The Westfjords lie on a peninsula in the northwest of Iceland, connected to the rest of the country by a narrow piece of land just 4 miles (7 km) wide. Exploring this area requires getting away from the Ring Road, so the Westfjords are often overlooked by tourists – and it’s also the least populated area of Iceland! But, these remote locations some of the most beautiful spots in the country, so if you’re taking a road trip in Iceland, I definitely recommend making the Westfjords a part of your trip.
When to Visit the Westfjords, Iceland?
All of Iceland is known for wild weather, but this is especially true in the Westfjords, as the region gets a lot of snow, and because of its low population, the roads are less maintained. The summer months, May through September, are definitely the best time to visit the Westfjords, though weather can be a little unpredictable, so the ends of this range can vary each year). In the winter, weather can cause road closures and unsafe driving conditions, so driving in Iceland is definitely easiest in the summer, when there isn’t any snow.
Before you go, be sure to check out this map of road conditions in Iceland, which will tell you about any current road closures and safety concerns.
How to Get to the Best Things to Do in the Westfjords, Iceland
There are two ways that you can travel around the Westfjords. Renting a car is one, and driving in Iceland definitely gives you the most flexibility and freedom to explore the way you want to. Discover Cars is a great place to find a car for your trip!
But, if you prefer someone to show you all the best spots, and don’t want to drive yourself, there are also a few options for tours that will take you to the Westfjords, like this three day tour that leaves from Reykjavik.
Here are a few ideas for tours of the Westfjords, and you can check out Get Your Guide for more!

§ **EXCERPTED RECORDS**
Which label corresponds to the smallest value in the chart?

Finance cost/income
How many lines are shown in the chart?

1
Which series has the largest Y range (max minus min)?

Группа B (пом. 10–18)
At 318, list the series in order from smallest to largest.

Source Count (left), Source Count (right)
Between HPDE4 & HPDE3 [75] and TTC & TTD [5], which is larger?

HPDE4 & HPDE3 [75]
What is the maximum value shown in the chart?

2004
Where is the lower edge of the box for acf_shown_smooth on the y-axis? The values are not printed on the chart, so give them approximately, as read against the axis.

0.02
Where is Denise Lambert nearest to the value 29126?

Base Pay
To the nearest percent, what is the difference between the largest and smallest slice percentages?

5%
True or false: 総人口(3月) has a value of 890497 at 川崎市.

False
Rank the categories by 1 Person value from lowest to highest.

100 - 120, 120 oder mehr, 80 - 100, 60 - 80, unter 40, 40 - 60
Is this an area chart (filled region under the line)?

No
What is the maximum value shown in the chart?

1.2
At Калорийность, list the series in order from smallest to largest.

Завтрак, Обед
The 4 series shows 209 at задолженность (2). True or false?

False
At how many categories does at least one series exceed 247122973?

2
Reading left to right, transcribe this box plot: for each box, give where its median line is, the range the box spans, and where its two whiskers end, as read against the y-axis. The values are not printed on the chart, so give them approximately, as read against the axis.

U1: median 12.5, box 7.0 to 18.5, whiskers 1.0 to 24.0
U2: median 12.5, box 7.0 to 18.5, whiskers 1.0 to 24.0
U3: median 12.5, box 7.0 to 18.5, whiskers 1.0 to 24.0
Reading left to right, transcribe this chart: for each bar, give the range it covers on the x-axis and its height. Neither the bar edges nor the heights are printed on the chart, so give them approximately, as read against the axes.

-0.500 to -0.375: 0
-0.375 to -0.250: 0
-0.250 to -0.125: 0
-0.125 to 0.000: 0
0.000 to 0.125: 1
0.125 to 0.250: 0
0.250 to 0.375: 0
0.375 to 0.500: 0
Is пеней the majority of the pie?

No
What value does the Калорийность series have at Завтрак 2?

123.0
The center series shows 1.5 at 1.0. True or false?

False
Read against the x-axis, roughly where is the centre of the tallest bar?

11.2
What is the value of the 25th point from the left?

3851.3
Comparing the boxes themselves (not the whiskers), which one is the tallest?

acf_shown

§ **TO DO**
1. Condense the passage on the Westfjords into two sentences.
2. Pull out every line in the entries that contains the string "shows".

§ **SOLUTIONS**
1. The Westfjords, a sparsely populated peninsula in northwest Iceland away from the Ring Road, are often overlooked by tourists but contain some of the country's most beautiful spots. May through September is the best time to go, since winter weather can close roads, and the region can be explored by rental car or on a tour such as a three-day trip from Reykjavik.

2.
The 4 series shows 209 at задолженность (2). True or false?
The center series shows 1.5 at 1.0. True or false?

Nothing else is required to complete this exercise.